性能提升48倍! python redis批量写入大量数据优化过程

梨花菜 · 2020-09-14 12:32:43 · 781 次点击 · 预计阅读时间 4 分钟 · 大约8小时之前开始浏览

这是一个创建于 2020-09-14 12:32:43 的文章，其中的信息可能已经有所发展或是发生改变。

1.最原始的版本,直接使用hset,效率很低

写30w条完耗时365秒,这样有两个问题:

相同的key,写入多条应该用hmset代替hset
另外可以用pipeline,避免频繁跟redis服务端交互,大量减少网络io

image.png

image.png

image.png

def get_conn():
    r = redis.Redis(host='localhost', port=6379, decode_responses=True)
    return r


def test_set_redis():
    conn = get_conn()
    machineId = 43696000000000  
    device_no = 88800000  
    work_in = time.time()
    source = "1"
    factory_no = "factory"
    today = datetime.date.today()
    oneday = datetime.timedelta(days=1)
    tomorrow = str(today + oneday).replace("-", "")
    afterTomorrow = str(today + oneday + oneday).replace("-", "")
    todayZero = int(time.mktime(today.timetuple()))
    today = str(today).replace("-", "")
    for i in range(300000):  
        upAxisId = "uxi" + str(device_no)
        axisVarietyId = "axi" + str(device_no)
        varietyId = "vi" + str(device_no)
        axisNum = "axn" + str(device_no)
        try:
            conn.hset('mykey_prefix' + str(device_no), "machineId", str(machineId))
            conn.hset('mykey_prefix' + str(device_no), "machineNum", str(machineId))
            conn.hset('mykey_prefix' + str(device_no), "factoryId", factory_no)
            conn.hset('mykey_prefix' + str(device_no), "groupId", "group_id")
            conn.hset('mykey_prefix' + str(device_no), "groupName", "groupName11")
            conn.hset('mykey_prefix' + str(device_no), "workshopId", "workshopId11")
            conn.hset('mykey_prefix' + str(device_no), "workshopName", "workshopName11")
            conn.hset('mykey_prefix' + str(device_no), "source", source)
            conn.hset('mykey_prefix' + str(device_no), "errorTimeLimit", str(20))
            conn.expire('mykey_prefix' + str(device_no), 864000)  # 设置10天过期时间
            conn.hset('mykey_prefix' + str(device_no), "axisInfo", json.dumps(axisInfo))
            conn.hset('mykey_another_prefix:' + today, str(machineId), json.dumps(fbfcalue))
            conn.hset('mykey_another_prefix:' + tomorrow, str(machineId), json.dumps(fbfcalue2))
            conn.hset('mykey_another_prefix:' + afterTomorrow, str(machineId), json.dumps(fbfcalue3))
            conn.hset('mykey_another_prefix1:' + today, str(machineId), json.dumps(fbfcalue))
            conn.hset('mykey_another_prefix1:' + tomorrow, str(machineId), json.dumps(fbfcalue2))
            conn.hset('mykey_another_prefix1:' + afterTomorrow, str(machineId), json.dumps(fbfcalue3))
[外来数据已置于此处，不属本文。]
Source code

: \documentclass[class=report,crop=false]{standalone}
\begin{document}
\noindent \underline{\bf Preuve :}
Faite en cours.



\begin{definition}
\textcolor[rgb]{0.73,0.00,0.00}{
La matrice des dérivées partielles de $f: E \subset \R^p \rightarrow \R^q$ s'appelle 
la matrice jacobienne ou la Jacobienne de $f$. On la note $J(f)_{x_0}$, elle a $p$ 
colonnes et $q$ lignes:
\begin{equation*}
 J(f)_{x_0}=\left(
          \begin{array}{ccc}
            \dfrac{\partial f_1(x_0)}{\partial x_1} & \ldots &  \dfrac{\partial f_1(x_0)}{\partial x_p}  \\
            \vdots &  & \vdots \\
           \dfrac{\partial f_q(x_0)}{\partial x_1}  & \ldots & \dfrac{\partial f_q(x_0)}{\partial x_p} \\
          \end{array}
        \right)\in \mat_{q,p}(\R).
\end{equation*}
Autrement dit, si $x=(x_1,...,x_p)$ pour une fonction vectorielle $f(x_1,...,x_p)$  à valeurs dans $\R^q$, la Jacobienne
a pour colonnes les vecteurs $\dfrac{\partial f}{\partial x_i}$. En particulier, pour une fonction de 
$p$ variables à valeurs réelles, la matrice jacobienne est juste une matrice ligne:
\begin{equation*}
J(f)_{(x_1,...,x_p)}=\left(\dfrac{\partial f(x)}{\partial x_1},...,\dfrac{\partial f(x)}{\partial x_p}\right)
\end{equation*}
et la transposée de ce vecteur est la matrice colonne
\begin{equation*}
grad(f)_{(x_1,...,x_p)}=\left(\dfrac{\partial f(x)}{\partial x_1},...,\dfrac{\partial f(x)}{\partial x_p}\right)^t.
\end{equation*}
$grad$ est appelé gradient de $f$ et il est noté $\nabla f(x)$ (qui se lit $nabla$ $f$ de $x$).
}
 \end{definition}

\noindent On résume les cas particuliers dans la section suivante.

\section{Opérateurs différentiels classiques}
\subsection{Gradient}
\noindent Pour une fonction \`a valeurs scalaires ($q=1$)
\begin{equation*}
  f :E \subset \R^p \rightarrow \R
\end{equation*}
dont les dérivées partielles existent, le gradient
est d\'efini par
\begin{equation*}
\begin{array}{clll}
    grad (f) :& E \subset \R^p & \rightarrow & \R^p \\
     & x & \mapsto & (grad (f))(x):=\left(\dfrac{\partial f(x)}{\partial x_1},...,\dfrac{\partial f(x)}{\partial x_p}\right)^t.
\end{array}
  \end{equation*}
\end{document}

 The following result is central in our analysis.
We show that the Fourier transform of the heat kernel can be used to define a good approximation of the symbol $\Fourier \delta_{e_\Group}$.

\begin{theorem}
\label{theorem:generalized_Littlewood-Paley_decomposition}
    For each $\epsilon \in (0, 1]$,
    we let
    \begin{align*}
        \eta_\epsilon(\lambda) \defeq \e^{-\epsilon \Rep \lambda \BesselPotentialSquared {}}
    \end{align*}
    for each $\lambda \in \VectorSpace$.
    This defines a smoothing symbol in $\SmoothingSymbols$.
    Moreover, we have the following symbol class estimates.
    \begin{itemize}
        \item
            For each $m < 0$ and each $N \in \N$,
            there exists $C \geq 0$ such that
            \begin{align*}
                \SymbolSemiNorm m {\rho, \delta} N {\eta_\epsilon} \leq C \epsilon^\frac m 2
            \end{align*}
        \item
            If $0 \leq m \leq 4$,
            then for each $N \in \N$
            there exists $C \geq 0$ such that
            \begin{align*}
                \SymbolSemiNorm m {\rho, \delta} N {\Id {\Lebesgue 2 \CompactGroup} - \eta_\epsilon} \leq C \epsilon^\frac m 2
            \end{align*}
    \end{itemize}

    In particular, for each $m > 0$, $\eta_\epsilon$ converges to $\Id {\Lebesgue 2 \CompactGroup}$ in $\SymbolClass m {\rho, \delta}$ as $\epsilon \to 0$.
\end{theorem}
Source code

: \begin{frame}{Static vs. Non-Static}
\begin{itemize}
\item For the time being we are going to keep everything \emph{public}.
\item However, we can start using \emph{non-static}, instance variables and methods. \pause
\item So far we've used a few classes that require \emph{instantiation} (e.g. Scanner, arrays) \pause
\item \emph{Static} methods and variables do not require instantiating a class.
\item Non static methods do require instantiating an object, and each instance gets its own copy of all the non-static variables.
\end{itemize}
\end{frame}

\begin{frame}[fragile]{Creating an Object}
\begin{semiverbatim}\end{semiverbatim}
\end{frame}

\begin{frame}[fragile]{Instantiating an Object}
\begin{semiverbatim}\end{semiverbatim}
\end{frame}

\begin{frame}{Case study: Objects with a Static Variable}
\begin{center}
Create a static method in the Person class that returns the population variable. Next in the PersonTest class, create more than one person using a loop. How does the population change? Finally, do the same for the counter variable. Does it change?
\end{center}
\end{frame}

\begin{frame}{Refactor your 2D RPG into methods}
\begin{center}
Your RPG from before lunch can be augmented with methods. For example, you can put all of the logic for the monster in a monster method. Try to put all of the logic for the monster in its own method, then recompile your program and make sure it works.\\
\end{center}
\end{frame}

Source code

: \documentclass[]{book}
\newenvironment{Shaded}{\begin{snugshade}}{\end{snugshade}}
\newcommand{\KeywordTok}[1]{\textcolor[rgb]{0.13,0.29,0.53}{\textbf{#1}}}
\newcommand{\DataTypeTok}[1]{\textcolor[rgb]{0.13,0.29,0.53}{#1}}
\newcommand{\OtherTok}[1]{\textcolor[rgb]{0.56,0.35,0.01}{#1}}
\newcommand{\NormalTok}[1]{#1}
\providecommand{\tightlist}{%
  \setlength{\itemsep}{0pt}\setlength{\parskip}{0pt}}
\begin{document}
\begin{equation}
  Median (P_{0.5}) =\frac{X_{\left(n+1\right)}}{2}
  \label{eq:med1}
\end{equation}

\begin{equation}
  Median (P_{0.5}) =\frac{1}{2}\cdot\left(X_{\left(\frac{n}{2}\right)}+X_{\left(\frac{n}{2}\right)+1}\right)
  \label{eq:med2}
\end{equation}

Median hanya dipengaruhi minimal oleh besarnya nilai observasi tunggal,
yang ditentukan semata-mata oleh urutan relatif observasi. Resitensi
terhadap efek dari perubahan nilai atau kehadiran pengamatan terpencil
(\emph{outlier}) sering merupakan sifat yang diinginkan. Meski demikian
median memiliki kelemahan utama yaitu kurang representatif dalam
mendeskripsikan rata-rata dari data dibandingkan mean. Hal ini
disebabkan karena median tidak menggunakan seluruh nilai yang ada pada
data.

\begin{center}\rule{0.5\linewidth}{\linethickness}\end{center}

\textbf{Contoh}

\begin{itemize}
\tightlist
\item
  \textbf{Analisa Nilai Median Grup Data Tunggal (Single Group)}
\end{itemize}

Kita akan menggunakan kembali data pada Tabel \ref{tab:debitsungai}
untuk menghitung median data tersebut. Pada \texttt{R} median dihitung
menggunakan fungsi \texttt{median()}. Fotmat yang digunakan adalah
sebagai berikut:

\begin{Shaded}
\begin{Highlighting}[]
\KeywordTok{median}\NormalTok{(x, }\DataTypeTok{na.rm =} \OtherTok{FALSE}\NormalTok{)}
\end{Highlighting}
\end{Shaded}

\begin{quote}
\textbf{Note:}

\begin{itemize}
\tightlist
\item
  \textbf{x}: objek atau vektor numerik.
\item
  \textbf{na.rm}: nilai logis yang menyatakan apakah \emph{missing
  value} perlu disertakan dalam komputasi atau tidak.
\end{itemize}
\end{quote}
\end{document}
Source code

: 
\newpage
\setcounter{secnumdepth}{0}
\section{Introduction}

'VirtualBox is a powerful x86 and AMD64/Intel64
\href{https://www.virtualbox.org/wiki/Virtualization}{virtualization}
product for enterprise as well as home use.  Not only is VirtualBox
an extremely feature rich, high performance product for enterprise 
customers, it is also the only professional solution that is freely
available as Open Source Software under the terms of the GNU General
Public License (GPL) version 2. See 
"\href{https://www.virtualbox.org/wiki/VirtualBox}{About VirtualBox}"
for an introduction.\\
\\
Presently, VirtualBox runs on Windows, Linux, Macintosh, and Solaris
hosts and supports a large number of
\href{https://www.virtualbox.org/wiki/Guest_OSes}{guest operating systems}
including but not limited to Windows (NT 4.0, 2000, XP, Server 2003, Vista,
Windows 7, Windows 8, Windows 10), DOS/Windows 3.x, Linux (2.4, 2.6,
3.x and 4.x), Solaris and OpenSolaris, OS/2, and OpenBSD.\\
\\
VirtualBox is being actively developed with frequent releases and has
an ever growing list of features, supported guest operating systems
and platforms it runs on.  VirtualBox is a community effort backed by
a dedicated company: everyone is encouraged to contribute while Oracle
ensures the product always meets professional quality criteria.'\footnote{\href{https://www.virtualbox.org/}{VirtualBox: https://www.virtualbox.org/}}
            conn.expire('mykey_another_prefix:' + today, 259200)  # 3天
            conn.expire('mykey_another_prefix:' + tomorrow, 259200)
            conn.expire('mykey_another_prefix:' + afterTomorrow, 259200)
            conn.expire('mykey_another_prefix1:' + today, 259200)
            conn.expire('mykey_another_prefix1:' + tomorrow, 259200)
            conn.expire('mykey_another_prefix1:' + afterTomorrow, 259200)

            conn.hset('fy:be:de:ma', str(device_no), str(machineId))
            conn.expire('fy:be:de:ma', 864000)
            machineId = int(machineId) + int(1)
            device_no = int(device_no) + int(1)
        except Exception as e:
            print("设置异常，错误信息：", e)

2.使用pipeline代替每次设置一个key就请求一次

方法很简单,只需要两处小小的改动

image.png

使用`pipeline`效果非常明显,已经从365秒变成了126秒,一下子就减少了239秒,将近4约分钟!

image.png

3.使用pipeline + hmset

把同一个key对应的field和value组装成字典,通过hmset一次性搞定

image.png

用了hmset之后,再次压缩时间,126变成98,耗时缩小了28秒,将近半分钟

image.png

为了进一步压缩时间,使用`golang`实现了一遍,性能很强劲

从python的98秒变成了7.5秒,整整提升了13倍! 是最开始的365秒的48倍!!!

image.png

func setDevice() {
    var deviceNo string
    var deviceInfo map[string]interface{}
  // 获取reids管道
    pipe := rdb.Pipeline()
    defer pipe.Exec(ctx1)

    for i := 0; i < len(devices); i++ {
        device := devices[i]
        for k, v := range device {
            deviceNo = k
            deviceInfo = v
        }

        deviceKey := fmt.Sprintf("%s:%s", deviceInfoKey, deviceNo)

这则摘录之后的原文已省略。